The Bay Area’s biggest loser has to be samTrans. San Mateo County bet
it all on a massive BART extension and watched it backfire bad. San
Mateo opted out of being a charter member of the BART district, but
it still got service as far as Daly City, on the northern edge of the
county line, and then Colma, the city where the dead outnumber the
living. The line kept creeping southward, going in as far as Millbrae
and San Francisco International Airport. The county paid for these
extensions by pawning samTrans service. The massive service expansion
southward proved to be a colossal failure.

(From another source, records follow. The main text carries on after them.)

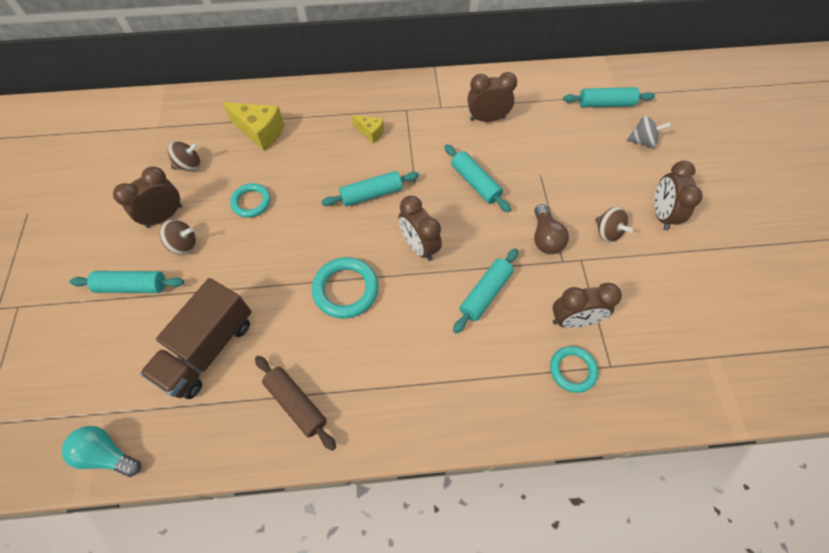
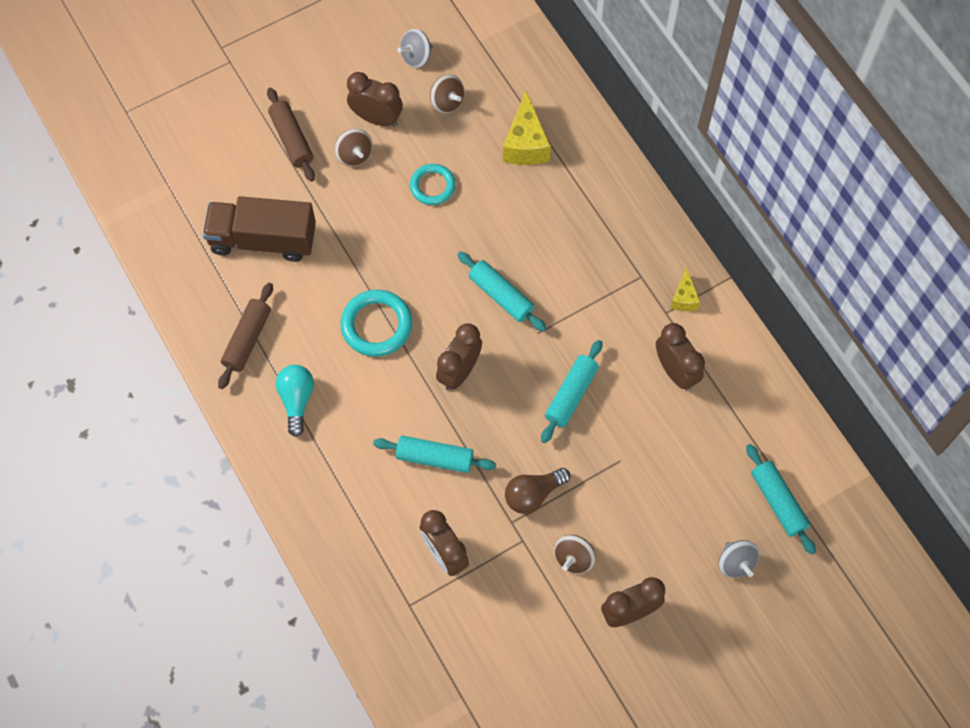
camera: 65 degrees right, 5 degrees up
(107, 454) = (143, 218): turquoise light bulb -> turquoise light bulb (296, 400)
(132, 286) = (291, 139): turquoise rolling pin -> brown rolling pin
(135, 169) = (416, 57): none -> grey spinning top
(370, 132) = (585, 255): yellow cheese -> yellow cheese (684, 298)
(572, 370) = (388, 569): turquoise ring -> none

Airport ridership had been
abysmal, plus BART was largely duplicating the service of the more
culturally ingrained Caltrain commuter rail service. The saddest part
of all: samTrans lost more bus riders than BART gained rail riders.

Now the squid-gorilla is coming after Santa Clara County, with a
long-term vision of forming a ring around the Bay. The Valley
Transportation Authority is grappling with paying for an excessively
expensive BART extension, all while being infamous for having an
extensive but unproductive light rail network. It also already has
service along both sides of the bay by the more antiquated technology
known as conventional rail. BART would be astronomically expensive,
redundant and if light rail has been any indication … Santa Clara
County should know what the First Rule of Holes is.

Just yesterday I was reading an editorial that used San Mateo County BART as a success story. <game show eeeeennnnnnnt>

I haven’t read the whole series but I suspect it’s worth reading.

In the meantime, tonight I’m off to Sunnyvale City Hall to tell the City Council that that all road users deserve safe accommodation.

More later: I’m planning a letter to the Menlo Park City Council telling them I think they have their heads in the sand (or somewhere else, perhaps) if they really think opposing high-speed rail on the Peninsula is a good plan.

{City} Caltrain on Google

This is super cool.

Type in “{City} Caltrain” in Google Maps where X is a city name with a Caltrain station and you get a map with a pic of the station, indications of the time of next 6 trains, their type (Bullet, Limited, Local), and their final destination (SF, SJ, Tamien, or Gilroy). Pretty goshdarn awesome in a world that needs more awesomeness.

Some of the non-city names work too, like 22nd St or San Antonio, but others don’t, like California Ave and Tamien, which do bring up the station location and snapshot but only bring up bus and light rail info, respectively. Still awesome!